With the eyes of the world on Russian troops on the borders of Ukraine, Moscow’s Defence Minister Sergey Shoigu headed to Syria on Tuesday to inspect naval drills in the Mediterranean.
Russia has a large military presence in Syria to bolster Syrian President Bashar Al Assad in the continuing civil war.
Moscow’s intervention in 2015 was a decisive factor in turning the tide in favour of the embattled regime in Damascus, which has now regained almost all areas of the country.
Mr Shoigu will oversee a naval exercise involving 15 warships and 30 aircraft in the eastern Mediterranean, the RIA news agency cited his ministry as saying.

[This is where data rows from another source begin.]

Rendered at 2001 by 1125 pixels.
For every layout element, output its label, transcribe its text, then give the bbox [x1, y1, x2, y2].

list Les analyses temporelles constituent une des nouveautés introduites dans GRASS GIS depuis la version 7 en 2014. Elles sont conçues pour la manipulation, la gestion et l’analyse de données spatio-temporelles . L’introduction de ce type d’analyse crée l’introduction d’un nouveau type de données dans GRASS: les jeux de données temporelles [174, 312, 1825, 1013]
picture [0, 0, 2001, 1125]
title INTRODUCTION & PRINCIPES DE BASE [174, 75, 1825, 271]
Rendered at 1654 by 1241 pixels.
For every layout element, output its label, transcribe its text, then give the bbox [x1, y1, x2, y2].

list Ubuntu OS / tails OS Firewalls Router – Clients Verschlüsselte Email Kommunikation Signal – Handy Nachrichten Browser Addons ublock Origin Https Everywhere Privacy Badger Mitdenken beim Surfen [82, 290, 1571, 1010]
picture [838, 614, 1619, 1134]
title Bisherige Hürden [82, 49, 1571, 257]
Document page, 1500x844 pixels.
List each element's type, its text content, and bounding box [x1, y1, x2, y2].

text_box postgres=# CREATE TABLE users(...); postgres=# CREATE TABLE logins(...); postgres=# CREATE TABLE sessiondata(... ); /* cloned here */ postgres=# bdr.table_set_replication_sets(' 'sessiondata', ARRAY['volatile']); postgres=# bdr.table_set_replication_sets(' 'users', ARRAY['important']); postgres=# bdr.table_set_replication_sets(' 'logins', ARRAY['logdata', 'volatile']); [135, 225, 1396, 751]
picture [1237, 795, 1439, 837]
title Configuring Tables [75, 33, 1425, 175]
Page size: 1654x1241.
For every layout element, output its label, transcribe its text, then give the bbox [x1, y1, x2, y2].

The drills are part of a surge of Russian military activity amid a stand-off with the West over security in Europe. Russia last month said that all its fleets from the Pacific to the Atlantic would be involved in the drills and that 10,000 servicemen would be posted to more than 140 warships and dozens of planes.
The Russian Interfax news agency reported that Moscow had sent MiG-31K fighter jets with hypersonic Kinzhal missiles and long-range Tupolev Tu-22M strategic bombers to its Hmeimim airbase in Syria for the drill.
Russian media have said the Kinzhal hypersonic missile can hit targets up to 2,000 kilometres away.
It was one of several strategic weapons unveiled by Russian President Vladimir Putin in March 2018.
Russia sent fighter jets with Kinzhal missiles for the first time last year after expanding the runway at the Hmeimim base to handle such aircraft, Rob Lee, a military analyst at the US-based Foreign Policy Research Institute, told Reuters.
He said the deployments highlighted Russia's growing military presence in the Middle East and its ability to operate in various regions and to project power.
Meanwhile, Russia on Tuesday said it had pulled some forces back from the border with Ukraine although Nato said it was yet to see evidence of such a move.
Russia has an estimated 130,000 soldiers stationed near Ukraine while world powers try to mediate a resolution to the tension and to avert war.
Despite Western concerns over the situation in Ukraine, Mr Shoigu said the rolling drills would continue.
"Some exercises are ending and others will be over in the near future. Countermeasures against various enemy actions are being practised on all tracks," he said.
The leaders of Britain and Nato said there were signs of a diplomatic opening after the troop reductions followed signals from Russia that it wanted to keep talks alive.
However, the foreign minister in Kiev told the world not to “believe what you hear", but to "believe what you see”.